La "moraleja" de 'Confesiones' no es una enseñanza moral directa, sino una profunda exploración de la complejidad de la condición humana y la búsqueda de la autenticidad. Rousseau intenta demostrar que el hombre nace bueno y que es la sociedad la que lo corrompe. A través de su propia vida, expone las contradicciones entre la bondad natural y las exigencias sociales, la pureza de las intenciones frente a las acciones erróneas. La obra invita a la introspección y a la comprensión de que la verdad sobre uno mismo es multifacética y a menudo dolorosa, y que la búsqueda de la autojustificación es una parte intrínseca de la experiencia humana, especialmente cuando uno se siente incomprendido y perseguido por el mundo. Es un recordatorio de la lucha interna por reconciliar el yo ideal con el yo real, y las tensiones entre la individualidad y la sociedad.

Curiosidades

  1. Una Obra Inédita y Controversial: Rousseau comenzó a escribir 'Confesiones' en 1765, después de ser perseguido y exiliado por sus obras 'Emilio' y 'El contrato social'. Fue concebida como una defensa y justificación de su vida y carácter frente a las acusaciones de sus enemigos. Sin embargo, no se publicó por completo hasta después de su muerte (1782 la primera parte, 1789 la segunda).

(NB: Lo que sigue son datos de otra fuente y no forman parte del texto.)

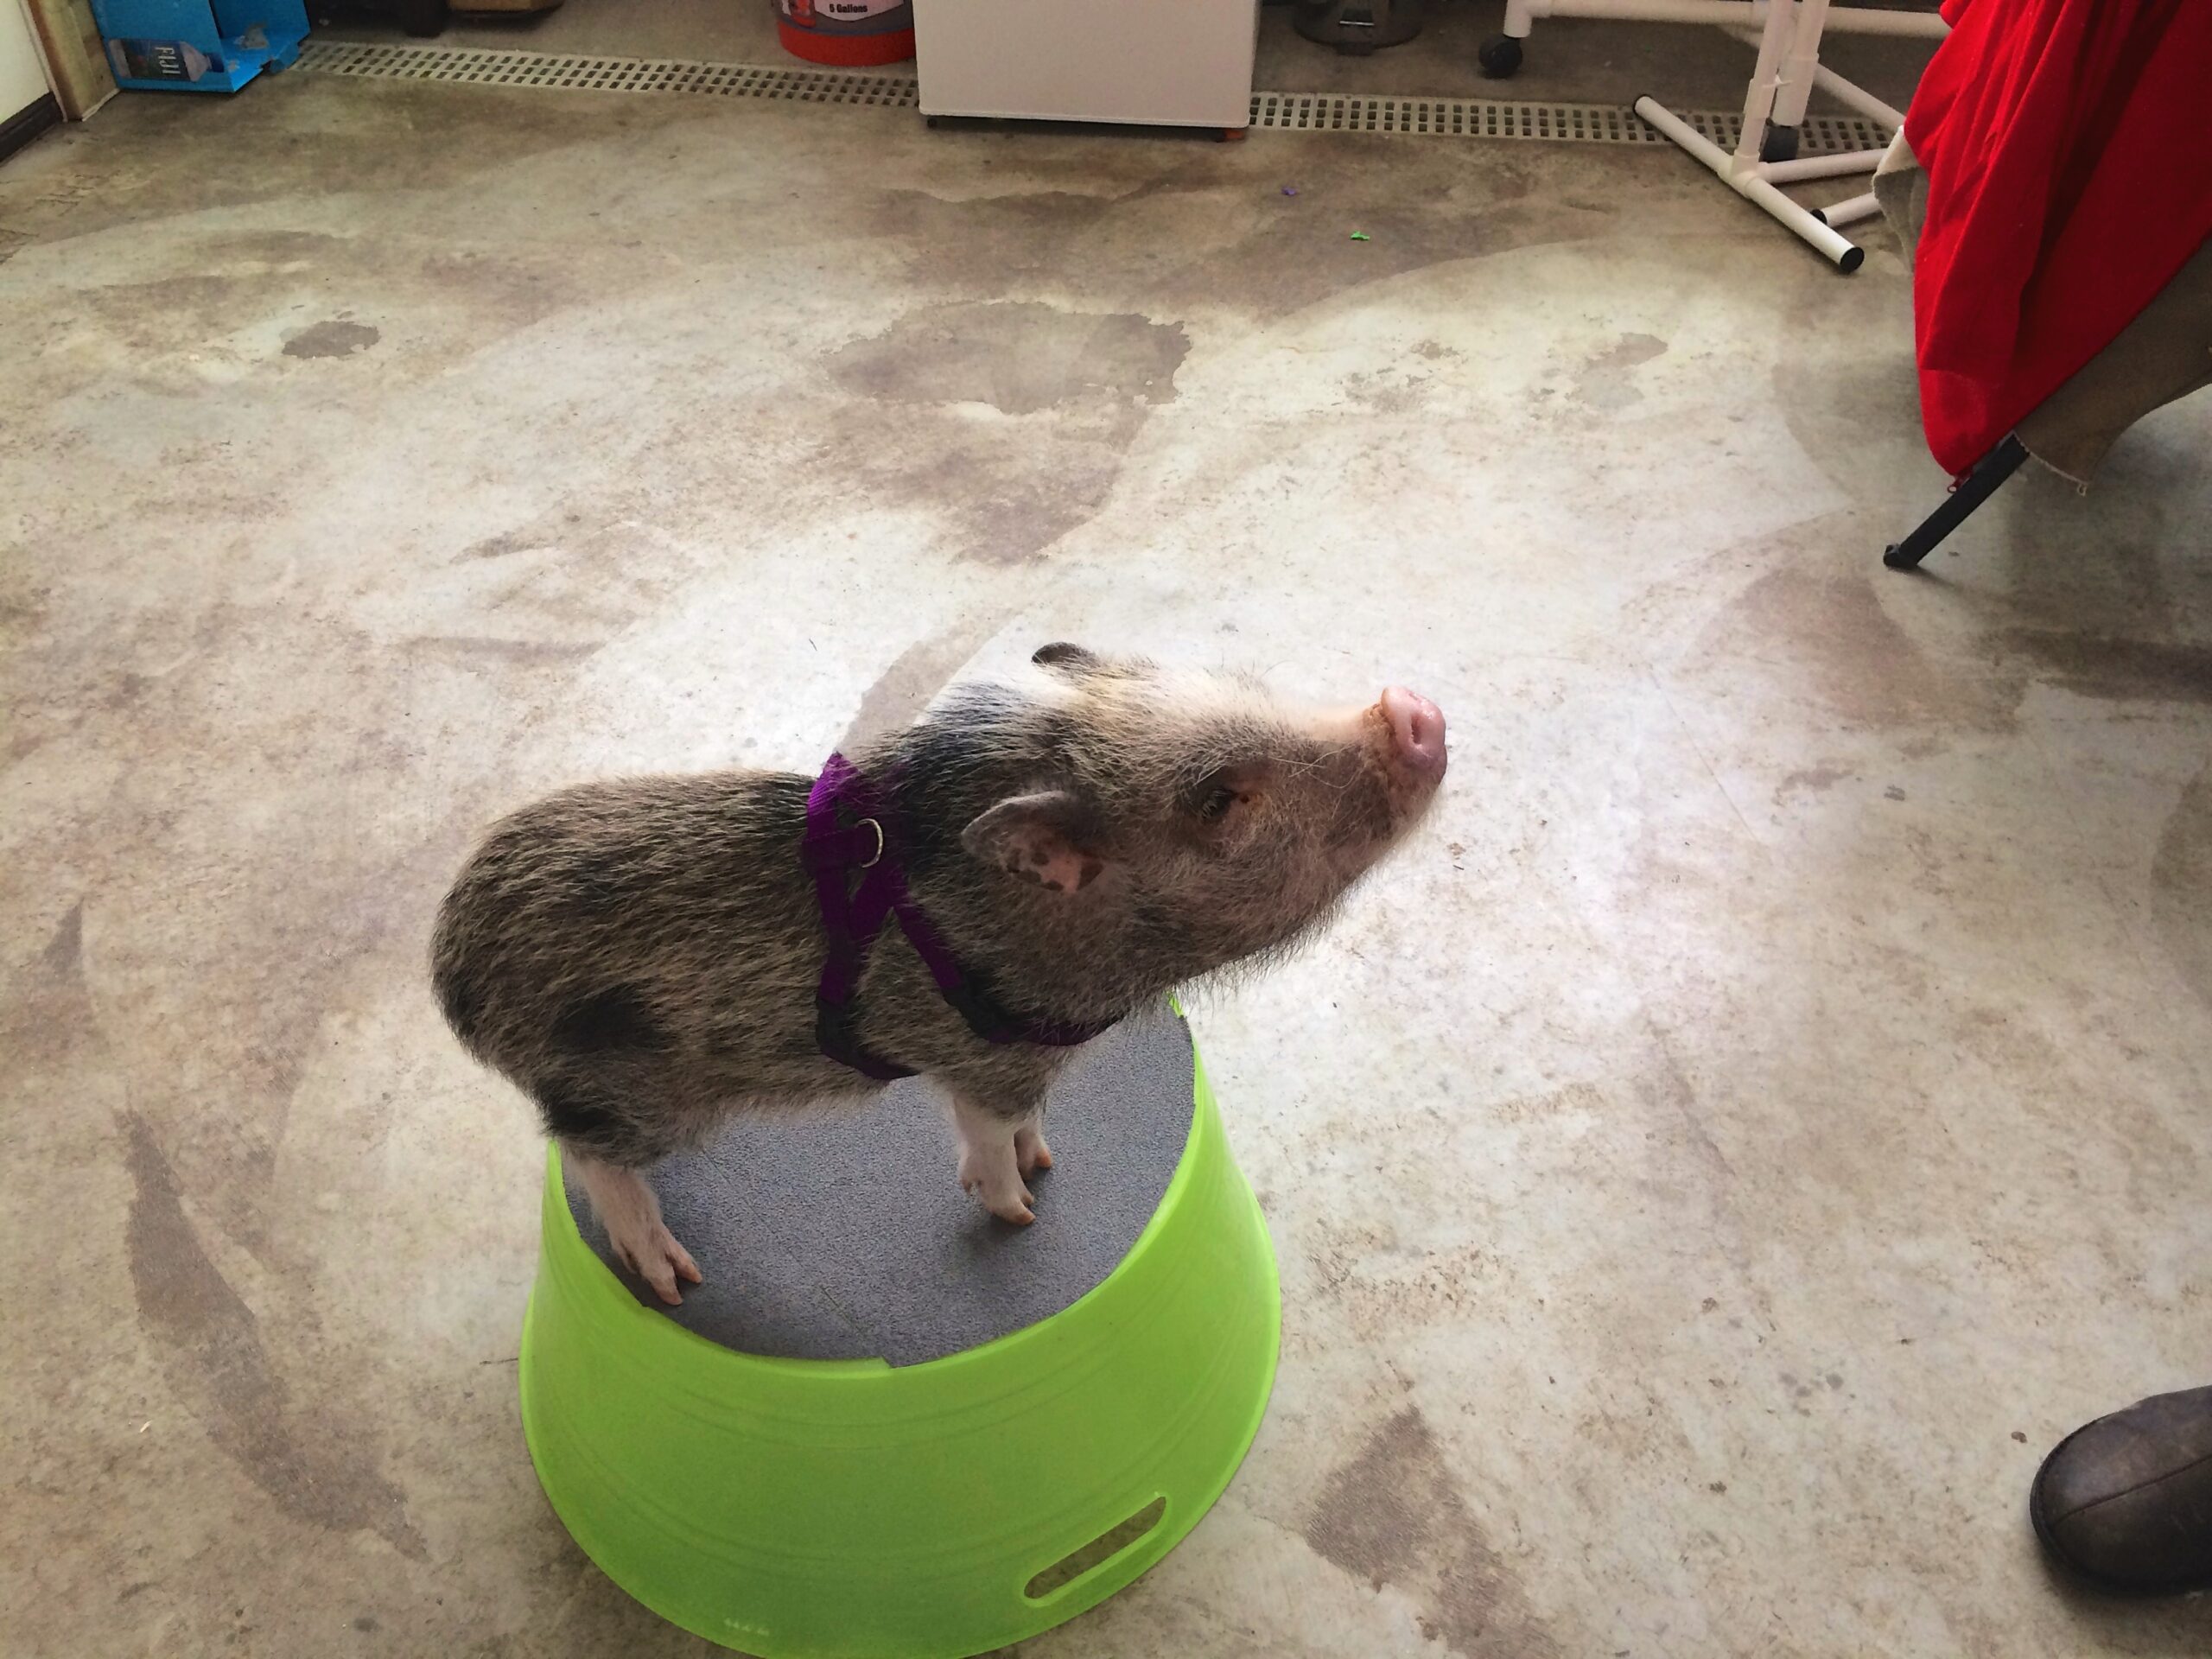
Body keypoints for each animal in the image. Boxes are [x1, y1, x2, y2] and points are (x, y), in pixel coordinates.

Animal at [430, 644, 1446, 1303]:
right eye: (1219, 800)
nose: (1413, 708)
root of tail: (451, 972)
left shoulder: (1001, 1066)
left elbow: (1008, 1128)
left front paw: (1046, 1163)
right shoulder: (989, 1058)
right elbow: (988, 1142)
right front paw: (1020, 1215)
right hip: (629, 1095)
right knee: (584, 1156)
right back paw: (676, 1281)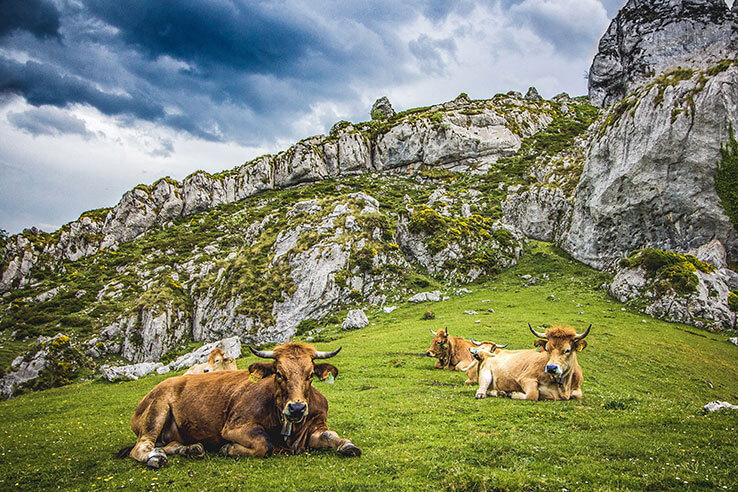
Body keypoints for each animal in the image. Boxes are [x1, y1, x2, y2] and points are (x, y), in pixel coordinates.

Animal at [118, 343, 360, 468]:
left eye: (310, 375)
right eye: (279, 374)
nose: (297, 408)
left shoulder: (315, 427)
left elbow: (330, 435)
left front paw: (347, 445)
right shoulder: (234, 426)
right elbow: (264, 443)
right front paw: (228, 448)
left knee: (171, 444)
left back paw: (191, 449)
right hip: (156, 411)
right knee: (141, 446)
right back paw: (155, 457)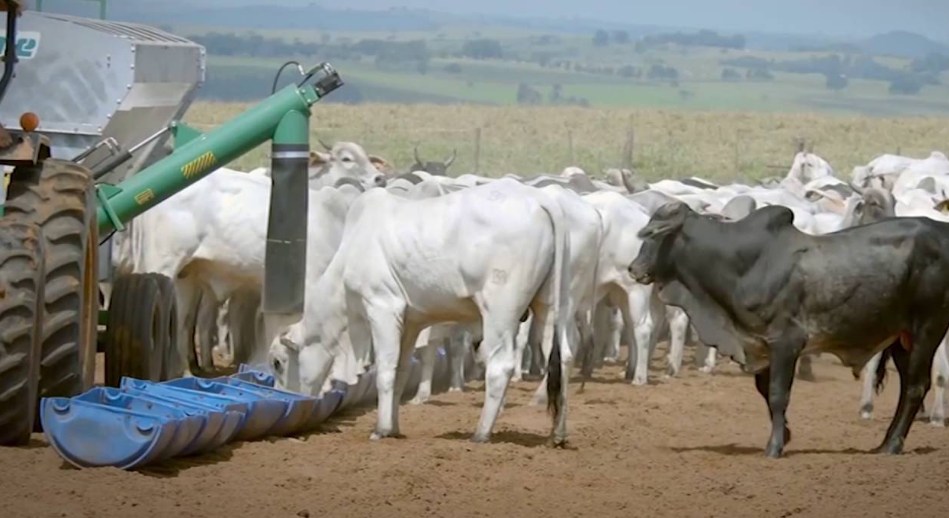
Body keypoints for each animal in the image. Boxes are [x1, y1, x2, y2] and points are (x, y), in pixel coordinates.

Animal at [270, 180, 572, 446]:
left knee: (501, 366)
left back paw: (481, 433)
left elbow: (385, 370)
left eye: (277, 362)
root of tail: (539, 199)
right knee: (559, 358)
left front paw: (381, 430)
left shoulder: (382, 306)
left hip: (499, 311)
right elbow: (401, 371)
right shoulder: (411, 322)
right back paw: (557, 434)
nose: (296, 402)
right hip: (550, 307)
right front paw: (393, 427)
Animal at [628, 203, 949, 460]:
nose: (633, 268)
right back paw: (884, 444)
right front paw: (786, 434)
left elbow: (777, 394)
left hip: (928, 330)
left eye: (654, 234)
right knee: (908, 388)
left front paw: (774, 447)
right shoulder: (758, 344)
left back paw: (893, 445)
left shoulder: (787, 343)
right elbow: (765, 391)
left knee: (916, 387)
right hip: (903, 340)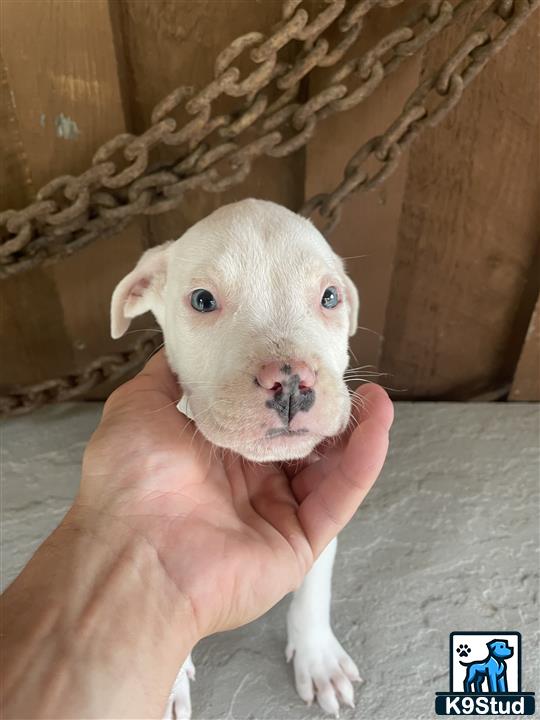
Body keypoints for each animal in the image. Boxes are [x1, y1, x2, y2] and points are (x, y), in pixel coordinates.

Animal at [111, 198, 360, 720]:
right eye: (203, 301)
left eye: (330, 297)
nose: (291, 382)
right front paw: (166, 685)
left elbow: (315, 584)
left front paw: (317, 657)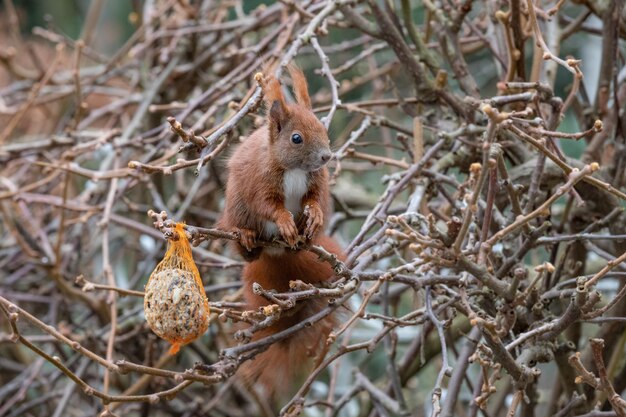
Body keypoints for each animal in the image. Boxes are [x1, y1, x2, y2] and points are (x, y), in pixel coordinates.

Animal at [218, 65, 332, 260]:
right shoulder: (261, 178)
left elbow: (314, 196)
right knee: (247, 249)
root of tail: (274, 250)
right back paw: (246, 235)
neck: (295, 169)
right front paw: (284, 220)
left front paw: (315, 213)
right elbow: (265, 203)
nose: (327, 156)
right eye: (296, 138)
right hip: (237, 208)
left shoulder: (317, 179)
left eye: (323, 128)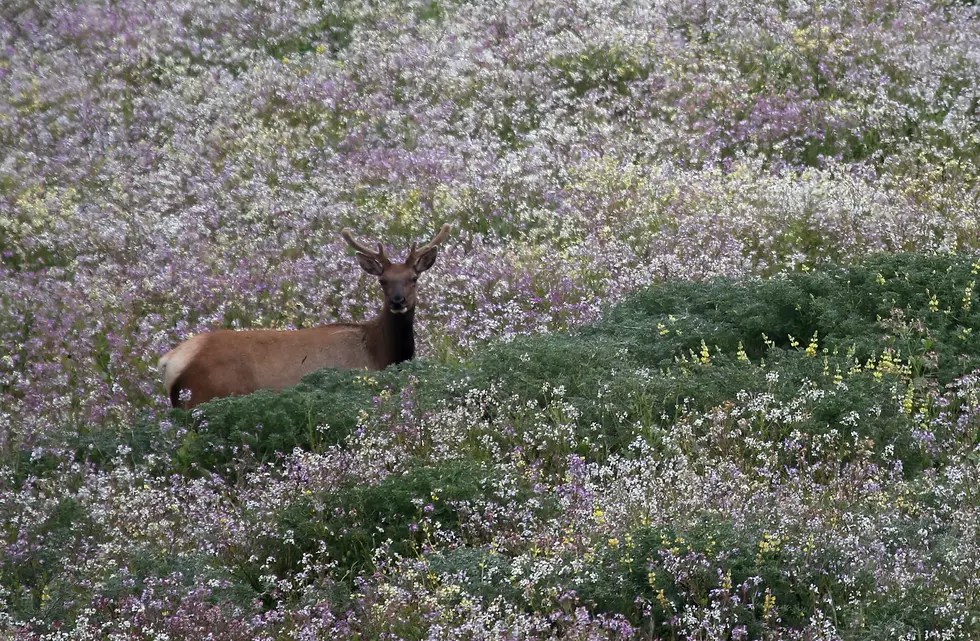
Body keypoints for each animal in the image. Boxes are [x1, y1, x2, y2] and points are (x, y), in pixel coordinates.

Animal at [160, 222, 452, 408]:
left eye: (414, 278)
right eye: (382, 281)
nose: (397, 301)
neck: (380, 352)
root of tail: (170, 360)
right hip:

  2. El primer selfie literario: Es considerada una de las primeras autobiografías modernas en el sentido de que Rousseau no solo relata hechos, sino que se analiza psicológicamente a sí mismo con una franqueza sin precedentes para la época, revelando no solo sus virtudes, sino también sus defectos, vergüenzas y contradicciones. Su famosa frase inicial: "Emprendo una obra de la que no hay ejemplos y que no tendrá imitadores. Quiero mostrar a mis semejantes un hombre en toda la verdad de la naturaleza; y ese hombre seré yo."
  3. Memoria Selectiva y Paranoia: Aunque Rousseau afirma decir la verdad, la obra está teñida de su perspectiva subjetiva, sus interpretaciones y su creciente paranoia. Los historiadores han señalado inconsistencias y posibles exageraciones, especialmente en la segunda parte, donde la "conspiración universal" en su contra domina la narrativa.
  4. Influencia en el Romanticismo: La profunda exploración de los sentimientos, la individualidad, la naturaleza y la autenticidad personal de Rousseau en 'Confesiones' tuvo una enorme influencia en el movimiento romántico. Su énfasis en el "yo" y en la subjetividad del sentimiento resonó profundamente con autores y artistas de generaciones posteriores.
  5. El incidente de la cinta (Marion): Uno de los episodios más conocidos y dolorosos es cuando Rousseau confiesa haber acusado falsamente a una joven sirvienta, Marion, de robar una cinta. Este acto lo persiguió con remordimiento toda su vida y es un ejemplo de su brutal honestidad, aunque su justificación de este y otros actos a menudo sigue siendo polémica.
  6. Los hijos abandonados: Su confesión de haber entregado a sus cinco hijos a un hospicio poco después de nacer generó un gran escándalo y fue una de las principales armas utilizadas por sus detractores para atacarlo, especialmente después de haber escrito 'Emilio', un tratado sobre la educación. Rousseau intenta justificar su acción con argumentos sobre su pobreza y la imposibilidad de criarlos en la sociedad corrupta.
  7. Un Legado Ambivalente: Las 'Confesiones' han sido tanto admiradas por su candidez y profundidad psicológica como criticadas por su egocentrismo, autocompasión y las distorsiones que presenta de otras personas. Sigue siendo una fuente invaluable para entender la mente de uno de los pensadores más influyentes y complejos de la Ilustración.